[[ Source records open ]]
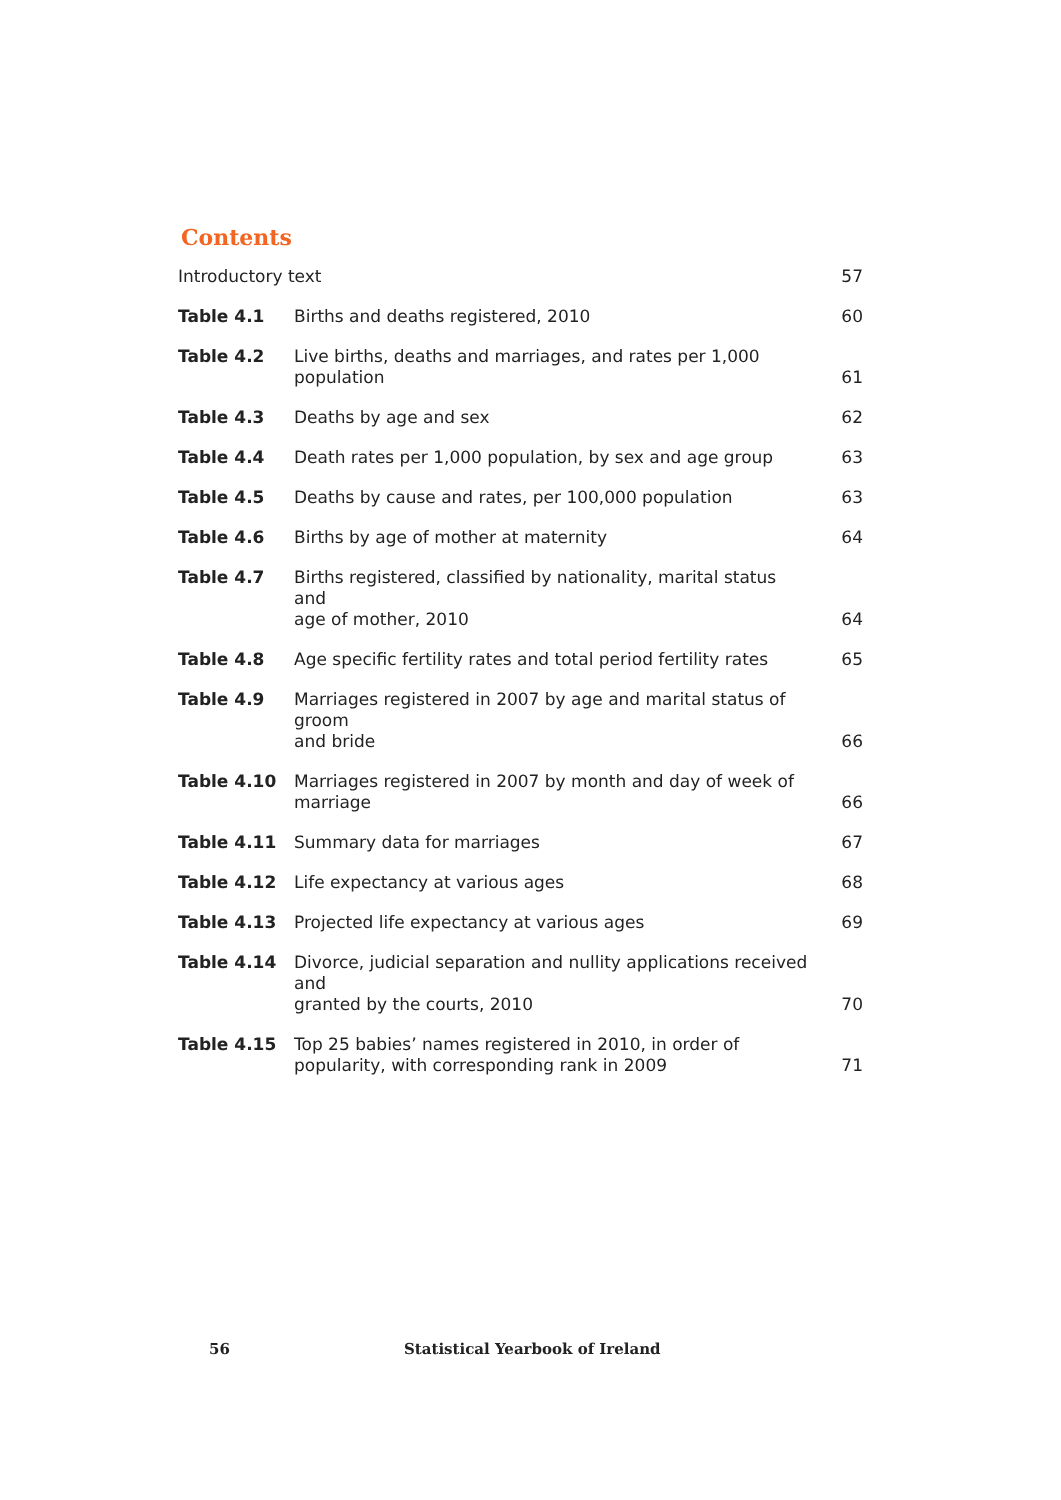Contents
| Introductory text | | 57 |
| Table 4.1 | Births and deaths registered, 2010 | 60 |
| Table 4.2 | Live births, deaths and marriages, and rates per 1,000 population | 61 |
| Table 4.3 | Deaths by age and sex | 62 |
| Table 4.4 | Death rates per 1,000 population, by sex and age group | 63 |
| Table 4.5 | Deaths by cause and rates, per 100,000 population | 63 |
| Table 4.6 | Births by age of mother at maternity | 64 |
| Table 4.7 | Births registered, classified by nationality, marital status and age of mother, 2010 | 64 |
| Table 4.8 | Age specific fertility rates and total period fertility rates | 65 |
| Table 4.9 | Marriages registered in 2007 by age and marital status of groom and bride | 66 |
| Table 4.10 | Marriages registered in 2007 by month and day of week of marriage | 66 |
| Table 4.11 | Summary data for marriages | 67 |
| Table 4.12 | Life expectancy at various ages | 68 |
| Table 4.13 | Projected life expectancy at various ages | 69 |
| Table 4.14 | Divorce, judicial separation and nullity applications received and granted by the courts, 2010 | 70 |
| Table 4.15 | Top 25 babies’ names registered in 2010, in order of popularity, with corresponding rank in 2009 | 71 |
56
Statistical Yearbook of Ireland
[[ Source records closed ]]
* _About this task_
In the data above, each line holding "status" is to be found and copied.

* _Result of this task_
| Table 4.7 | Births registered, classified by nationality, marital status and age of mother, 2010 | 64 |
| Table 4.9 | Marriages registered in 2007 by age and marital status of groom and bride | 66 |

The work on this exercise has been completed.